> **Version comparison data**
⁂
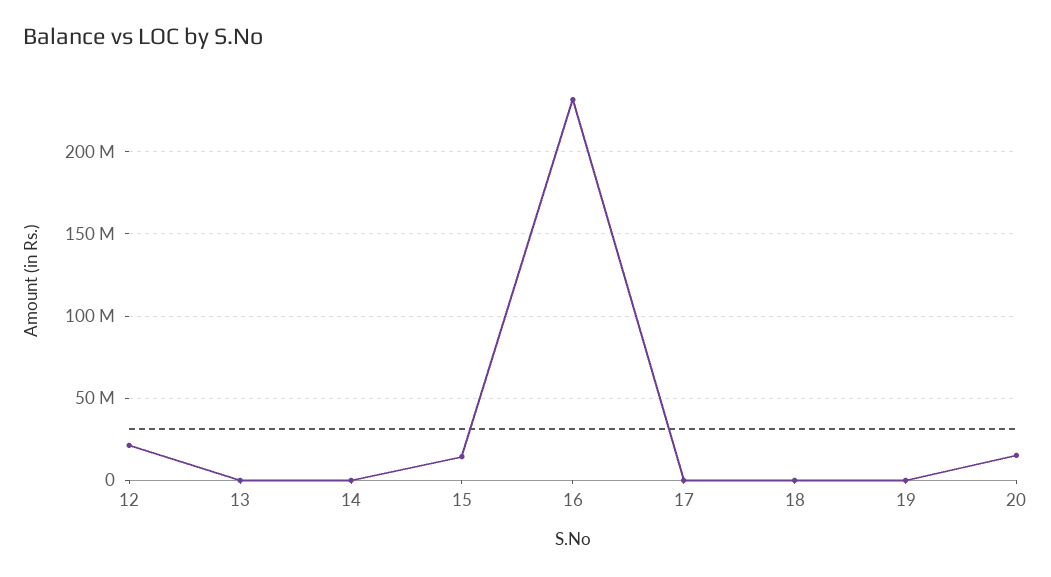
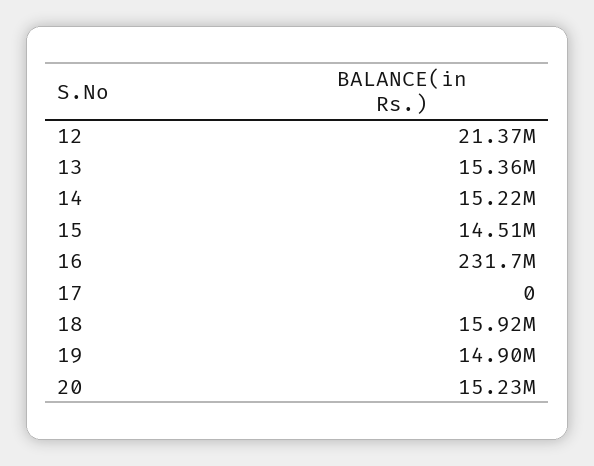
  {
    "12": 21370000,
-   "13": 0,
+   "13": 15360000,
-   "14": 0,
+   "14": 15220000,
    "15": 14510000,
    "16": 231700000,
    "17": 0,
-   "18": 0,
+   "18": 15920000,
-   "19": 0,
+   "19": 14900000,
    "20": 15230000
  }

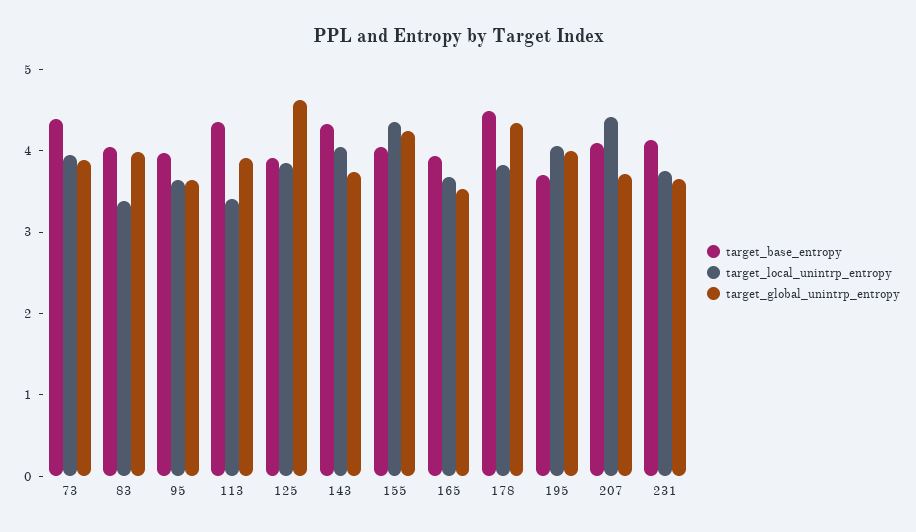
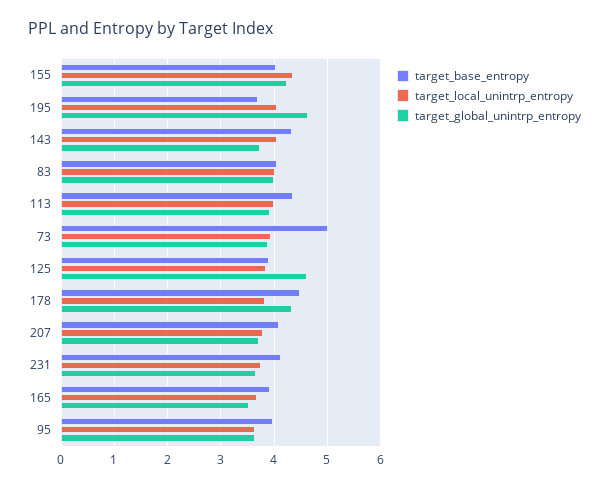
  {
    "target_base_entropy": {
-     "73": 4.4,
+     "73": 5,
      "83": 4,
      "95": 4,
      "113": 4.4,
      "125": 4,
      "143": 4.4,
      "155": 4,
      "165": 4,
      "178": 4.4,
      "195": 3.8,
      "207": 4,
      "231": 4.2
    },
    "target_local_unintrp_entropy": {
      "73": 4,
-     "83": 3.4,
+     "83": 4,
      "95": 3.6,
-     "113": 3.4,
+     "113": 4,
      "125": 3.8,
      "143": 4,
      "155": 4.4,
      "165": 3.6,
      "178": 3.8,
      "195": 4,
-     "207": 4.4,
+     "207": 3.8,
      "231": 3.8
    },
    "target_global_unintrp_entropy": {
      "73": 3.8,
      "83": 4,
      "95": 3.6,
      "113": 4,
      "125": 4.6,
      "143": 3.8,
      "155": 4.2,
      "165": 3.6,
      "178": 4.4,
-     "195": 4,
+     "195": 4.6,
      "207": 3.8,
      "231": 3.6
    }
  }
⁂
> **THE PROBLEM**
The records shown above are to be repeated exactly, with the pictures left out.

> **WRITTEN REPLY**
  {
    "12": 21370000,
-   "13": 0,
+   "13": 15360000,
-   "14": 0,
+   "14": 15220000,
    "15": 14510000,
    "16": 231700000,
    "17": 0,
-   "18": 0,
+   "18": 15920000,
-   "19": 0,
+   "19": 14900000,
    "20": 15230000
  }

  {
    "target_base_entropy": {
-     "73": 4.4,
+     "73": 5,
      "83": 4,
      "95": 4,
      "113": 4.4,
      "125": 4,
      "143": 4.4,
      "155": 4,
      "165": 4,
      "178": 4.4,
      "195": 3.8,
      "207": 4,
      "231": 4.2
    },
    "target_local_unintrp_entropy": {
      "73": 4,
-     "83": 3.4,
+     "83": 4,
      "95": 3.6,
-     "113": 3.4,
+     "113": 4,
      "125": 3.8,
      "143": 4,
      "155": 4.4,
      "165": 3.6,
      "178": 3.8,
      "195": 4,
-     "207": 4.4,
+     "207": 3.8,
      "231": 3.8
    },
    "target_global_unintrp_entropy": {
      "73": 3.8,
      "83": 4,
      "95": 3.6,
      "113": 4,
      "125": 4.6,
      "143": 3.8,
      "155": 4.2,
      "165": 3.6,
      "178": 4.4,
-     "195": 4,
+     "195": 4.6,
      "207": 3.8,
      "231": 3.6
    }
  }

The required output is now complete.